Much of the work is done outside of class, although the UI students meet in a Seamans Center video conferencing board room every Monday to exchange progress updates with their French peers. Julie Wisch, a mechanical engineering senior, says, "We get one shot every week to talk with them, so we need to be prepared."
Preparation in this case means taking turns as project managers, asking the right questions, and keeping on schedule. "In real-life, you won't pull all-nighters," says Mineck, retired vice president of performance engineering and environment for Alliant Energy in Cedar Rapids. "You plan to meet your deadlines, so you're not up at 4 a.m."
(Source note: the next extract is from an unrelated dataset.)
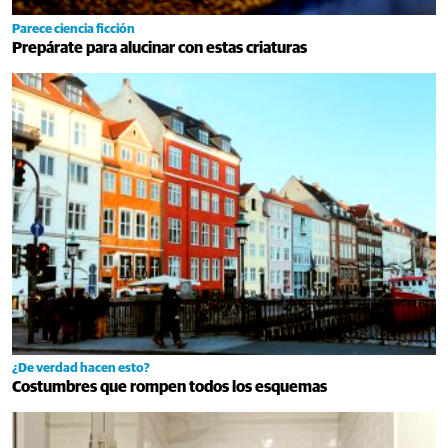
Parece ciencia ficción
Prepárate para alucinar con estas criaturas
¿De verdad hacen esto?
Costumbres que rompen todos los esquemas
Mineck, who became VIPT course instructor four years ago, says he's amazed by the caliber of students who have come through the program. Of the approximately 20 seniors who applied for the experience this year, ten were accepted. "The students are self-starters, highly motivated," says Mineck. "We give them a high-level goal, and they figure out how to implement it."
The class culminates in May when industry experts critique students' final presentations about their VIPT projects. Then, the day after graduation, the UI seniors depart for a two-week trip to France. They'll reunite with their French peers, experience life in a foreign land, and develop the greater sense of cultural awareness that comes with traveling abroad. Mineck says such college experiences "build confidence, so [students] can cope with any circumstance that comes along."
Mineck says the seniors—already a bright and talented group—have expanded their horizons with lessons that will guide them not only in their future profession, but in their everyday lives. So far, students say the program has bolstered their résumés and helped them determine their ideal career path.
In fact, these well-rounded individuals are likely the types of undergraduates that the UI College of Engineering had in mind when it coined its motto, "Where Students Become Engineers…and Something More."